Although it is important to diagnose PCP, it should be suspected clinically and empiric treatment should be started while diagnostic studies are pending.  PCP is detected microscopically in sputum, bronchoalveolar fluid, or lung tissue since it cannot be cultured.  Sputum induction with hypertonic saline has a diagnostic yield of 50-90% (2) and is rapid and least invasive.  While its specificity is nearly 100%, the sensitivity ranges from 55-92% and depends on the disease prevalence, skill of those collecting sputum, and laboratory expertise.  Bronchoalveolar lavage in HIV patients has a diagnostic yield of 97-100% (3).  Patients with PCP also have higher 1-3-beta-D-glucan levels, and the sensitivity of this test for diagnosis of PCP is 92% with a specificity of 65% (3).

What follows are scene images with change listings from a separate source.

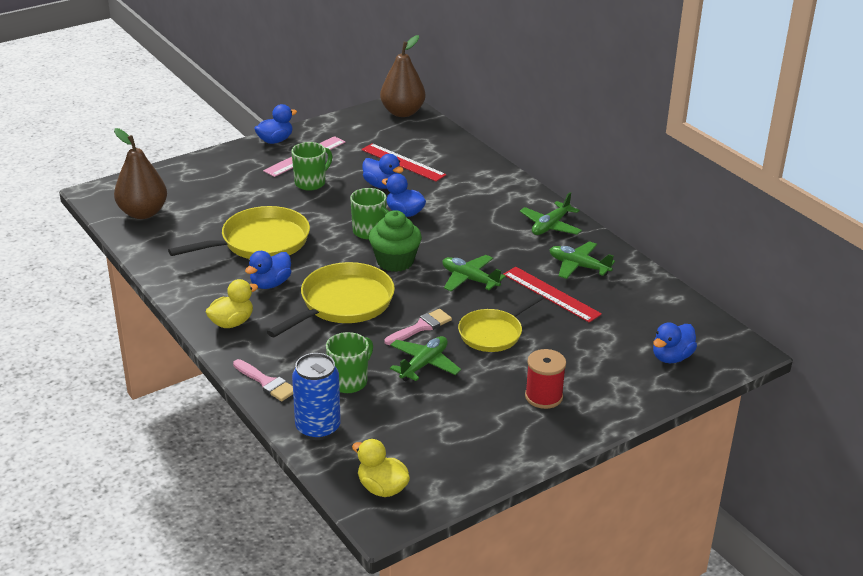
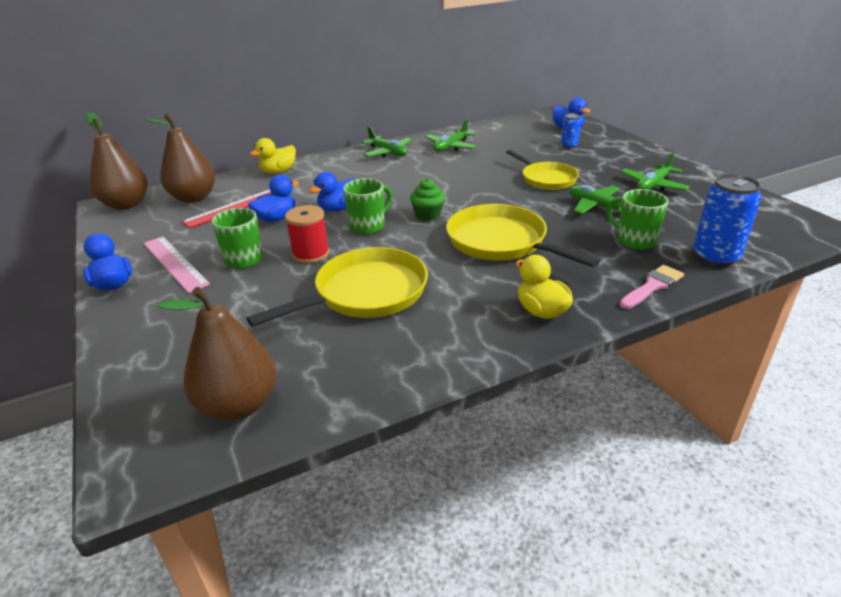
camera: 80 degrees left, 0 degrees up
(260, 242) = (365, 293): yellow pan -> yellow pan turned 75 degrees clockwise
(270, 284) = (460, 285): blue duck -> none
(382, 488) = (782, 228): yellow duck -> yellow duck (278, 171)
(395, 261) = (428, 215): green cupcake -> green cupcake, size x0.65
(419, 139) = (194, 198): none -> brown pear
(421, 327) = (540, 206): pink brush -> none
(469, 279) = (464, 184): green plane -> green plane (653, 185)
(543, 396) = (627, 166): red spool -> red spool (311, 254)
(551, 294) = (489, 157): red ruler -> none
(604, 355) = (569, 146): none -> blue can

How is PCP treated and when should I give steroids?

A 21 day course of TMP-SMX (2 DS tabs q8 hours) is the preferred regimen, and can be given orally in mild to moderate disease if the patient is able to tolerate po meds.  If the patient is severely ill, with a PaO2 < 70, or unable to take po, s/he should be given IV TMP-SMX with a prednisone taper.  Patients typically worsen after 2-3 days of therapy, presumably due to inflammation caused by the dying organisms.  Steroids can decrease mortality and respiratory failure in severe cases of PCP and should be given to any patient with a room air PaO2 ≤ 70 mm Hg or A-a gradient ≥ 35 mm Hg.  Worsening respiratory status in a patient being treated for PCP is also an indication for steroids even if s/he did not meet these initial criteria.  Alternatives to TMP-SMX include pentamidine, atovaquone, TMP+dapsone, and primaquine+clindamycin.

Who should receive prophylaxis?

Primary prophylaxis should be given to any HIV-infected patient with a CD4 count < 200.  Patients with a history of esophageal candidiasis who are not on ART should also receive PCP prophylaxis.  Secondary prophylaxis should be given to anyone with a history of PCP and continued lifelong unless they have a reconstitution of their immune system with ART.  Prophylaxis can be discontinued if a patient’s CD4 count increases to >200 for >3 months, but should be resumed if the CD4 count falls again or if the patient develops PCP despite a CD4 count >200. 

What is the prognosis, before and after the advent of ART?

Patients can worsen clinically on day 2-3 of treatment with an increased A-a gradient, presumably due to inflammation caused by dying organisms, but should begin to improve by day 5 of therapy (4).   

One study showed that the mortality from PCP decreased from 21% to 7% between 1986 and 2005 with the use PCP prophylaxis and ART (3).  Other studies have shown that PCP is still a leading cause of death among patients noncompliant with ART or PCP prophylaxis (3).  Older age, recent IVDU, elevated total bilirubin, low albumin, elevated LDH, low CD4 count, and an A-a gradient >50 mm Hg are all predictors of mortality (3,4). 

References:

1. PCP Review 1997
Santamauro JT, Stover DE. Pneumocystis carinii pneumonia. Medical Clinics of North America. 1997 Mar;81(2):299-318.

2. PCP Review NEJM 2004
Thomas CF Jr, Limper AH. Pneumocystis pneumonia. N Engl J Med. 2004 Jun 10;350(24):2487-98.

3. Tietjen PA. Clinical presentation and diagnosis of Pneumocystis infection in HIV-infected patients. In: UpToDate, Bartlett JG (Ed), UpToDate, Waltham, MA, 2012.

4. Sax PE, Tietjen PA. Treatment of Pneumocystis infection in HIV-infected patients. In: UpToDate, Bartlett JG (Ed), UpToDate, Waltham, MA, 2012.

Additional Reading:

PCP in HIV JAMA 2001
Kovacs JA, Gill VJ, Meshnick S, Masur H. New insights into transmission, diagnosis, and drug treatment of Pneumocystis carinii pneumonia. JAMA. 2001 Nov 21;286(19):2450-60.

PCP in Immunosuppressed JAMA 2009
Kovacs JA, Masur H. Evolving health effects of Pneumocystis: one hundred years of progress in diagnosis and treatment. JAMA. 2009 Jun 24;301(24):2578-85.